**Problem to work on**
From the listing, pull out each line that contains the string "MEPS".

**Input records**
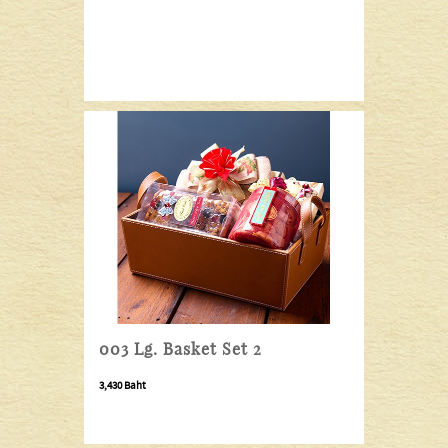
003 Lg. Basket Set 2
3,430 Baht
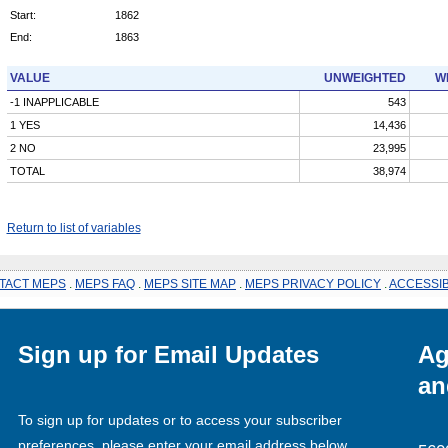
Start:
1862
End:
1863
VALUE
UNWEIGHTED
W
-1 INAPPLICABLE
543
1 YES
14,436
2 NO
23,995
TOTAL
38,974
Return to list of variables
TACT MEPS
.
MEPS FAQ
.
MEPS SITE MAP
.
MEPS PRIVACY POLICY
.
ACCESSIB
Sign up for Email Updates
Ag
an
To sign up for updates or to access your subscriber
preferences, please enter your email address below.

**Solution for this problem**
TACT MEPS
MEPS FAQ
MEPS SITE MAP
MEPS PRIVACY POLICY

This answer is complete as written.